As an extension of one of my previous projects with Carlngelo Liverani, Françoise Pène and I introduced a general theory of Edgeworth expansions and higher-order asymptotics in the Mixing Local Limit Theorems for weakly dependent for (possibly unbounded) random variables arising as observations from mostly hyperbolic dynamical systems or Markov processes. The hyperbolic systems that we discuss like Sinai billiards and piece-wise expanding maps are natural models in many applications: billiard models in optics, acoustics, and classical mechanics, and expanding maps in random number generators, biological and medical models to name a few. There is an ongoing project with Françoise Pène on generalizing this theory further to include systems that exhibit intermittent behaviour.
With Pratima Hebbar, we look at the higher-order asymptotics of Large Deviations that describe the extremal behaviour of orbits. In particular, this theory leads to the exact description of the asymptotics of fundamental solutions of parabolic PDEs that model Branching Diffusion Processes.
Computing Precise Estimates
Having exact asymptotics of the statistical behaviour alone is insufficient for applications. The problem of finding more accurate and more precise estimates of parameters in systems appears naturally in many areas, including machine learning, physics, econometrics, and engineering. Moreover, one should be able to apply tools from statistics to limited dynamically generated data and obtain meaningful inferences.

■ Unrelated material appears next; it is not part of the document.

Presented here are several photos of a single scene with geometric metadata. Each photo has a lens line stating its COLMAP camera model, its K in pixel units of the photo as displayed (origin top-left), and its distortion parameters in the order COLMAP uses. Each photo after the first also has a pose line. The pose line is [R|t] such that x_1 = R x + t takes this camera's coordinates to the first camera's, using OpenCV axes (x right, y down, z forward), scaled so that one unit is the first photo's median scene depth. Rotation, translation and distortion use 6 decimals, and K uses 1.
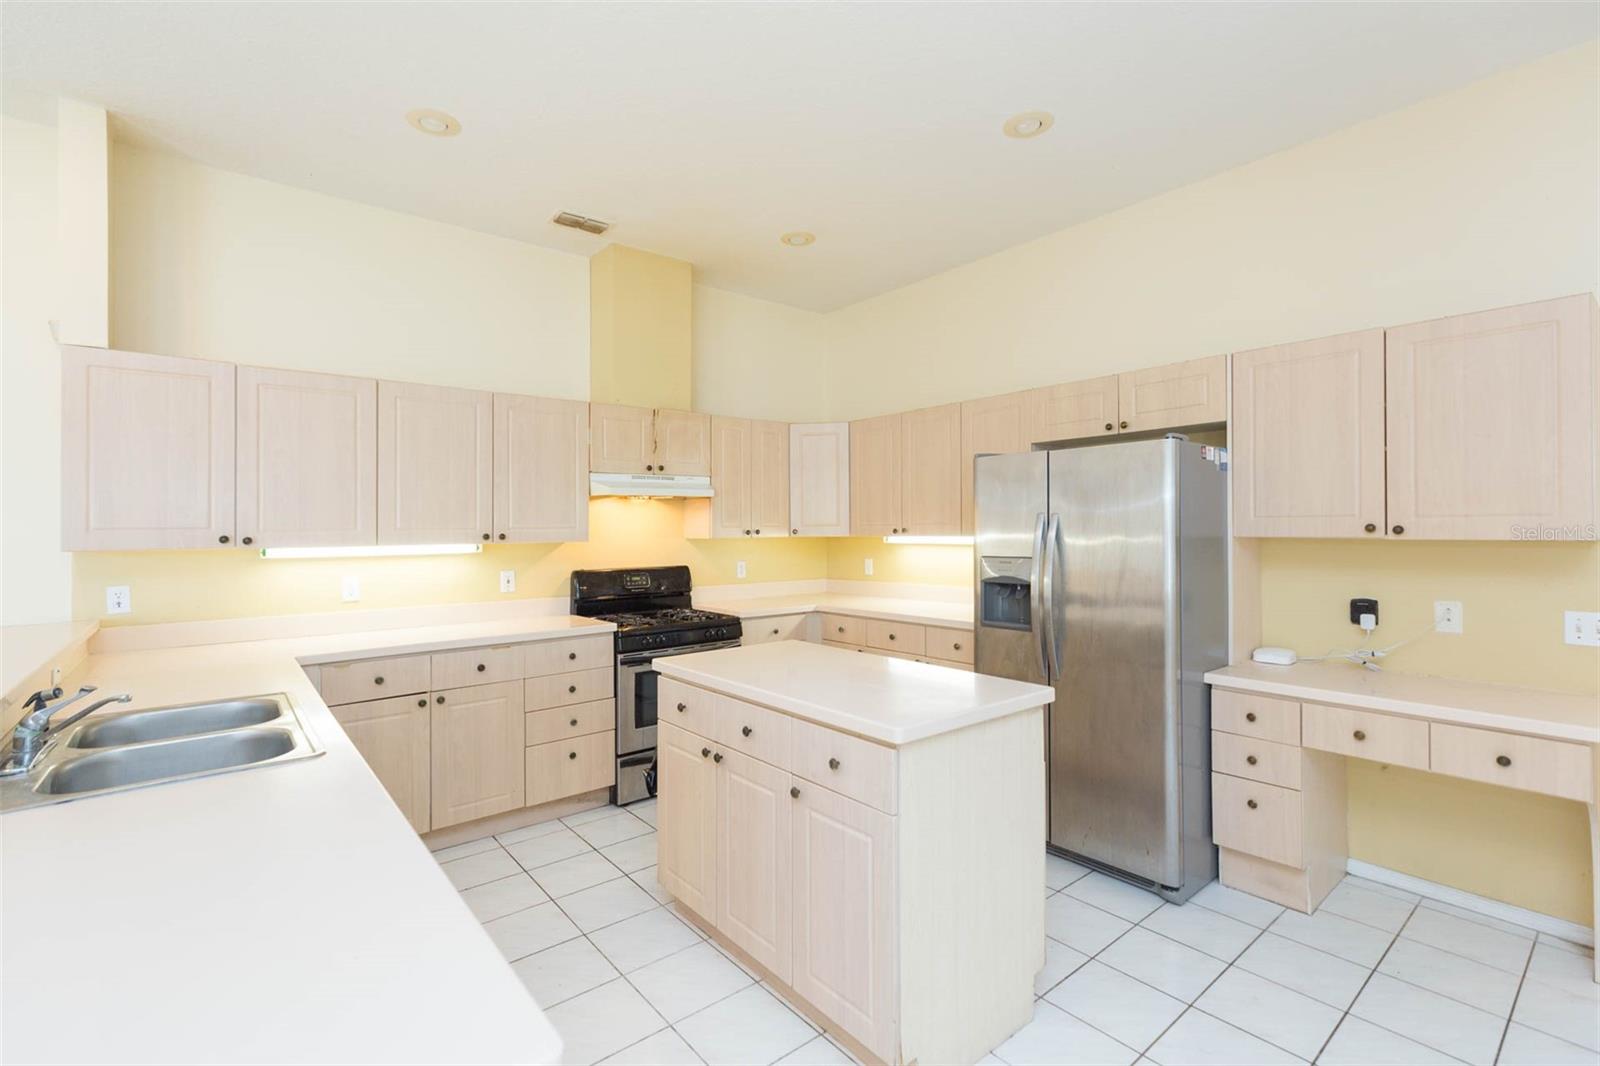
lens RADIAL K [[724.2, 0, 804.1], [0, 724.2, 533.7], [0, 0, 1]] dist [0.001693, -0.000503]
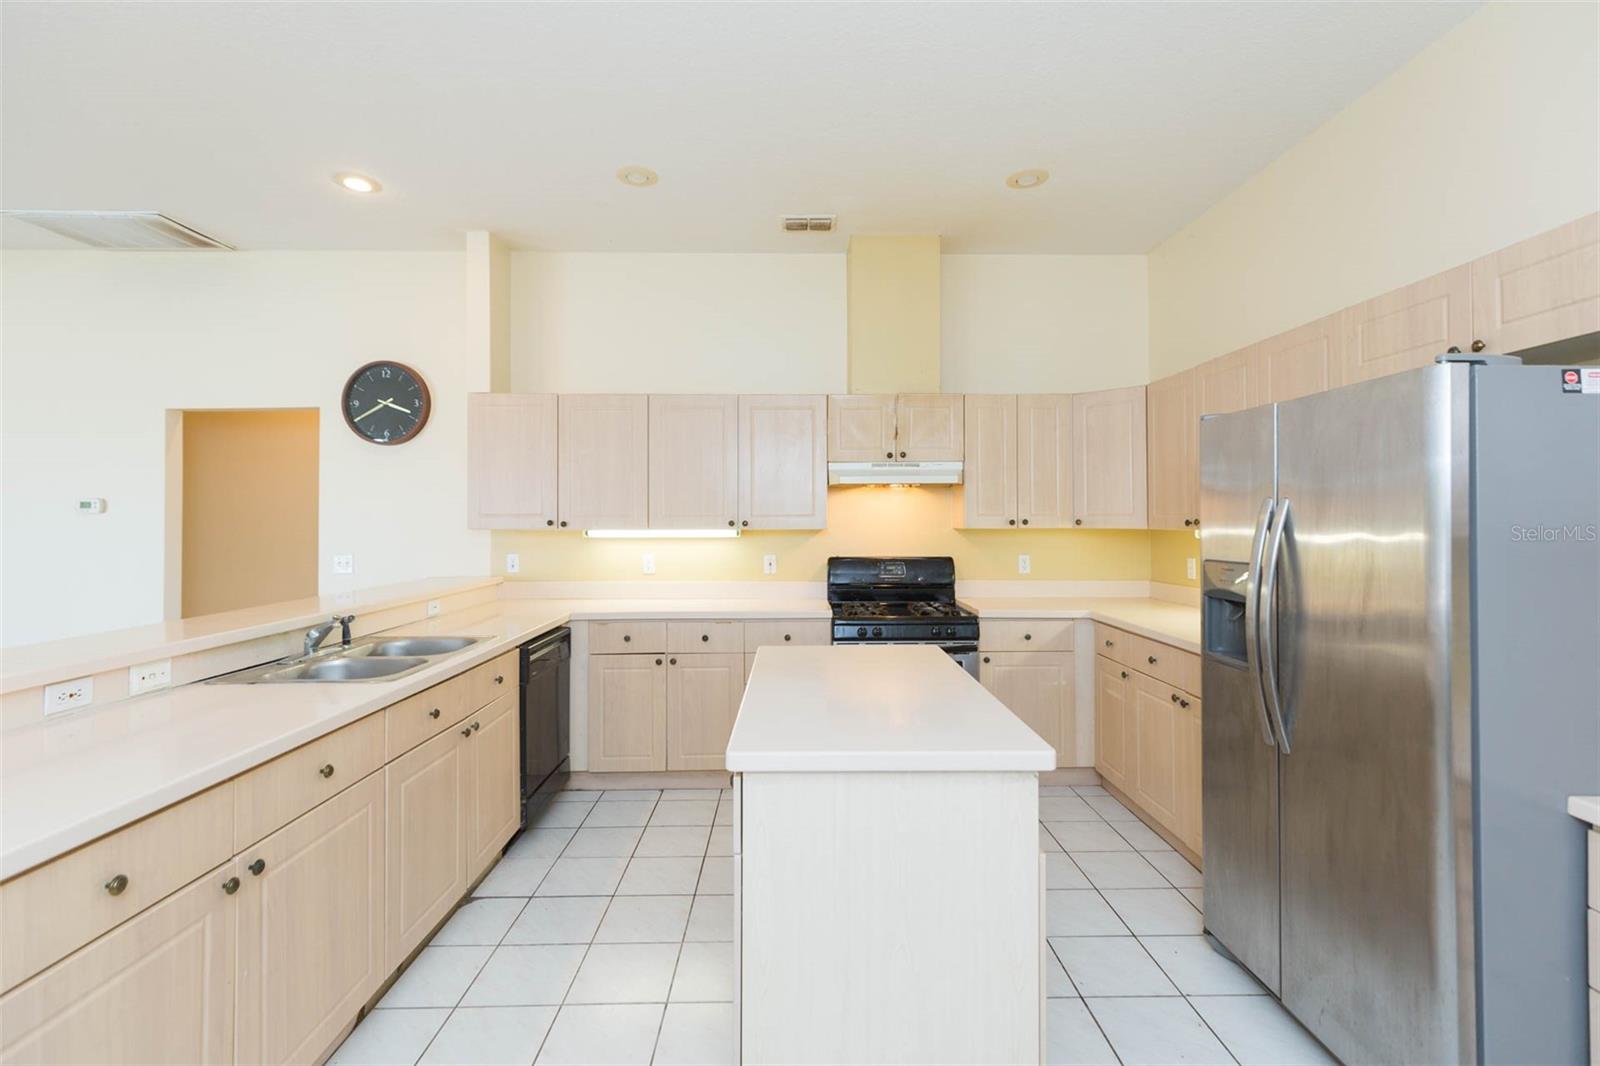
lens RADIAL K [[724.2, 0, 805.0], [0, 724.2, 515.9], [0, 0, 1]] dist [0.001693, -0.000503]
pose [[0.779081, 0.004042, -0.626911, 0.342252], [-0.011392, 0.999905, -0.007710, 0.000068], [0.626820, 0.013149, 0.779053, 0.184118]]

Even though there has been significant progress in the application of tools from inferential statistics to deterministic dynamics, the bootstrap, a versatile tool that achieves higher-order estimation accuracy than the normal approximation, had not been implemented until my work with Nan Zou. Our bootstrap enables one to evaluate the randomness of estimates of important dynamical quantities like the top Lyapunov exponent and metric entropy by constructing their 95% confidence intervals. Currently, we are working on coming up with better estimates for spectral densities of dynamical systems.
In recent years, with the proliferation of machine learning research, modeling and prediction of real-world phenomena have progressed to the next level. The problem of computing estimates for an unknown probability distribution using sample data is crucial for applications; for example, computing estimates of invariant densities of dynamical systems. In machine learning, Normalizing flow (NF) is a supervised learning procedure that determines the probability distribution of sample data by performing a maximum likelihood optimization. With Sameera Ramasinghe, we introduced a framework to construct NFs that demonstrate higher robustness against initial errors. Even though NFs are susceptible to numerical instabilities, this is the first time robustness of NFs is investigated in the literature.